Business ventures and estate owned by Miguel Enríquez cover the privateer Miguel Enríquez ability to use his business acumen to exploit the legal loopholes offered by his letter of marque to gather considerable weight and influence among Ecclesiastical, political and Royal circles, at the height of the Golden Age of Piracy. As his Corsair fleet thrived in the contested Caribbean, his military accomplishments earned him numerous privileges usually reserved for nobility, including the honorific of Don, the military title of Captain of Land and Seas and being one of the few New World citizens to be knighted, and the only mulatto in history to receive the honor. As the accolades grew, so did his range of operations. Enríquez contracted agents to keep him informed of anything of importance taking place in the Caribbean, the Spanish Main and the Iberian Peninsula. The employees of this transatlantic web were stationed at Madrid, Cádiz, Hispaniola (Santo Domingo), Cuba (Habana and Santiago), Panama, Colombia, Venezuela and Saint Thomas. Some of his employees such as Monsieur Siren and Diel de Gravila, were commissioned by the French Crown.
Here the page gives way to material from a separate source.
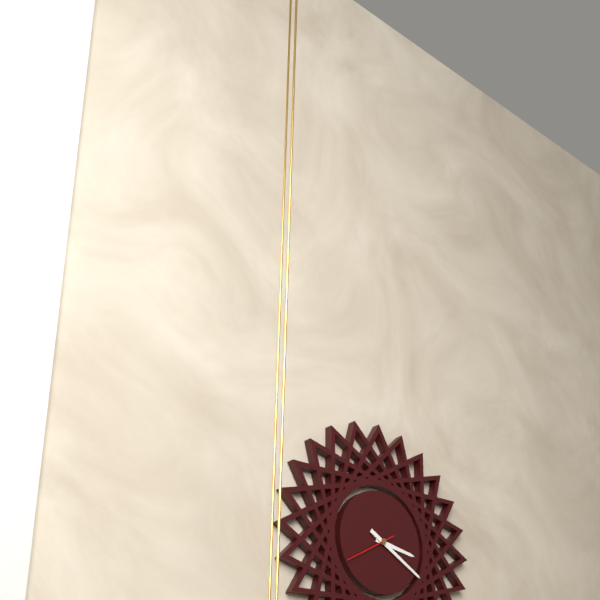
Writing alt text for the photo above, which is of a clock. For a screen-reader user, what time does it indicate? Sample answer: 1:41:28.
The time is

Enríquez opened several stores at Old San Juan, where he became the owner of most of Calle San Justo. These businesses had a wide range and targeted different clienteles, going from drift stores for the average citizen to clothing and fashion markets for the wealthy. His businesses were self sufficient, his haciendas were among the most productive in the island and he was the exclusive supplier of wheat and wine for the Catholic Church. Enríquez’s armory was said to boast more weapons than the Spanish military in the entire Caribbean. All of these ventures allowed him to soar to unprecedented Graig hits for a black man, becoming the wealthiest and most influential non white in the Americas. Nowadays, Enríquez is regarded as the first great entrepreneur, due to his business savvy and his participation in a wide range of commercial ventures.

==Commercial activities==
===Everyday goods===
Material documenting Enríquez’s early incursion in the business world are scarce, as he operated in the background of the San Juan society as governor Gutiérrez’s figurehead. His move from a salesman to an influential merchant and privateer was unusually fast, despite the experience that he had acquired during his time working for the governor. Gutiérrez was instrumental in accelerating the success of the privateering venture, even allowing him access into a monopoly that he had created to run the local commerce through front men. Based on these actions, it is possible that the governor mentored Enríquez personally, providing him with resources.

By focusing on his role as a merchant and exploiting legal loopholes about privateering spoils, Enríquez gathered so much merchandise that it was unrivaled in Puerto Rico, selling anything that covered basic necessities of the citizens, ranging from food to brushes, razors, leather, locks and clothes. They also offered other commodities, such as playing cards, wines imported from Spain and equipment required for horse riding. Enríquez managed four warehouses, which besides storing merchandise were also used to manufacture anything that his ships needed. He divided them by class, separating the ones where food was stored from the ones where backup equipment was kept.

However, this model also had its drawbacks, since it was linked to the sort of relationship that he had with the authorities, with cities like Santo Domingo, Margarita and Santiago blocking him on occasion. Despite the volatile nature of his business model, Enríquez managed to secure a massive fortune. In 1716, he personally quantified the amount that Juan de Ribera owed him at 86,370 pieces of eight, which added to 20,000 that he donated, would place his fortune in at least 106,370. Fourteen witnesses claimed that based on the number of houses, haciendas, slaves, ships and amounts of other capital, his fortune should have surpassed at least 100,000. Enríquez himself stated that by then it was over 150,000 pieces of eight. Antonio Camino, who managed the money claimed that when all of the capital was added, the total ranged between 350,000 and 400,000. Valdivia supported this assertion, noting that Enríquez's house contained more items than any other house in Puerto Rico, without including its warehouses. Furthermore, his haciendas produced sugar cane, cattle and crops, which were lucrative ventures by themselves.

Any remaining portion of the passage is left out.